Recognizing unit multiple interval graphs is hard

Multiple interval graphs are a well-known generalization of interval graphs introduced in the 1970s to deal with situations arising naturally in scheduling and allocation. A $d$-interval is the union of $d$ disjoint intervals on the real line, and a graph is a $d$-interval graph if it is the intersection graph of $d$-intervals. In particular, it is a unit $d$-interval graph if it admits a $d$-interval representation where every interval has unit length.

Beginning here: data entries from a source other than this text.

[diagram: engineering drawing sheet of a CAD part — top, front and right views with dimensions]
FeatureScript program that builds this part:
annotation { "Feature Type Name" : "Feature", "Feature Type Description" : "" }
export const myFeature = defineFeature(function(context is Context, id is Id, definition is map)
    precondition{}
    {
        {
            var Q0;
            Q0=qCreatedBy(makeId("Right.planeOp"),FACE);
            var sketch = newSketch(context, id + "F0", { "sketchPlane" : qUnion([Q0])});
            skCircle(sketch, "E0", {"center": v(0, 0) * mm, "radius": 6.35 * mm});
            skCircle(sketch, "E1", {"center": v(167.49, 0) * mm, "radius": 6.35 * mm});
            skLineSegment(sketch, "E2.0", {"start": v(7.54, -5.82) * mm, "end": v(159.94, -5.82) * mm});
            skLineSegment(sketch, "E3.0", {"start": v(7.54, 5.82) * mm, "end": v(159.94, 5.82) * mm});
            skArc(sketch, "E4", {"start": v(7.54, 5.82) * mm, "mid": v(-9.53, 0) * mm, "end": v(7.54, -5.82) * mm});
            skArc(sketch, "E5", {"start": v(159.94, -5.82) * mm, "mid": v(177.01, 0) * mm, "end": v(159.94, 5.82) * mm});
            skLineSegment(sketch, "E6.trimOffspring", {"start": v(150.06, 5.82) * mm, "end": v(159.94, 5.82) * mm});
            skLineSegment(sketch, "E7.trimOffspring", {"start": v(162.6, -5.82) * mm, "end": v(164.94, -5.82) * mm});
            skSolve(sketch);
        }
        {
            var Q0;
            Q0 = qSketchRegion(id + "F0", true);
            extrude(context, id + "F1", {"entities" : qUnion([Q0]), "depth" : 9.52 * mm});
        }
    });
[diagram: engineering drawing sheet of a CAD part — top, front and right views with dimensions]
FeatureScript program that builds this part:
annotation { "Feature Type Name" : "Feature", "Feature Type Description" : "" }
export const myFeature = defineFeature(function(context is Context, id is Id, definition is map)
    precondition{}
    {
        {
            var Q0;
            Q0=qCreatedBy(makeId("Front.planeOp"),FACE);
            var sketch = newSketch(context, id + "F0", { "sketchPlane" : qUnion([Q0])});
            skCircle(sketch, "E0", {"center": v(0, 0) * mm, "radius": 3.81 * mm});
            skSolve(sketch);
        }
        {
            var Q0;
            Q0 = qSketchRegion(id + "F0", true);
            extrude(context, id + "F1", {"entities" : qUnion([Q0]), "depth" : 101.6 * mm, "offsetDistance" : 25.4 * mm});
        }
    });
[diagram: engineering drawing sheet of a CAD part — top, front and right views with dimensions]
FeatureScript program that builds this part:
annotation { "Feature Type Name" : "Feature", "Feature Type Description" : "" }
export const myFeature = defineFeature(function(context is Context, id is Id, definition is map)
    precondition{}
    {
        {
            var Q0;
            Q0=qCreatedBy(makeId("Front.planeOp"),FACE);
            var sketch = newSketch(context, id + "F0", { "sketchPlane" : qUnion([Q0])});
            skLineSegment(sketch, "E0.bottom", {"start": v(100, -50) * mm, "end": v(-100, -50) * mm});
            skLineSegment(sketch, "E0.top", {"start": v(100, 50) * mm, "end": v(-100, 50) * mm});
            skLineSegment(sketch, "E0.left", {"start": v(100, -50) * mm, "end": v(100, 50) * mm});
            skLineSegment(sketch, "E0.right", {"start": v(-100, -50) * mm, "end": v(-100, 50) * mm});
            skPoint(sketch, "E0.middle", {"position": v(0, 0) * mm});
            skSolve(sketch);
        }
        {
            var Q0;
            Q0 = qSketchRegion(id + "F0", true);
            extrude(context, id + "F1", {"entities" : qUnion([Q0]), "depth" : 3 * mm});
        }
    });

Whereas it has been known for a long time that recognizing 2-interval graphs and other related classes such as 2-track interval graphs is $\mathrm{NP}$-complete, the complexity of recognizing unit 2-interval graphs remains open. Here, we settle this question by proving that the recognition of unit 2-interval graphs is also $\mathrm{NP}$-complete. Our proof technique uses a completely different approach from the other hardness results of recognizing related classes. Furthermore, we extend the result for unit $d$-interval graphs for any $d\ge 2$, which does not follow directly in graph recognition problems — as an example, it took almost 20 years to close the gap between $d=2$ and $d>2$ for the recognition of $d$-track interval graphs. Our result has several implications, including that for every $d\ge 2$, recognizing $(x,\dots ,x)$ $d$-interval graphs and depth $r$ unit $d$-interval graphs is $\mathrm{NP}$-complete for every $x\ge 11$ and every $r\ge 4$.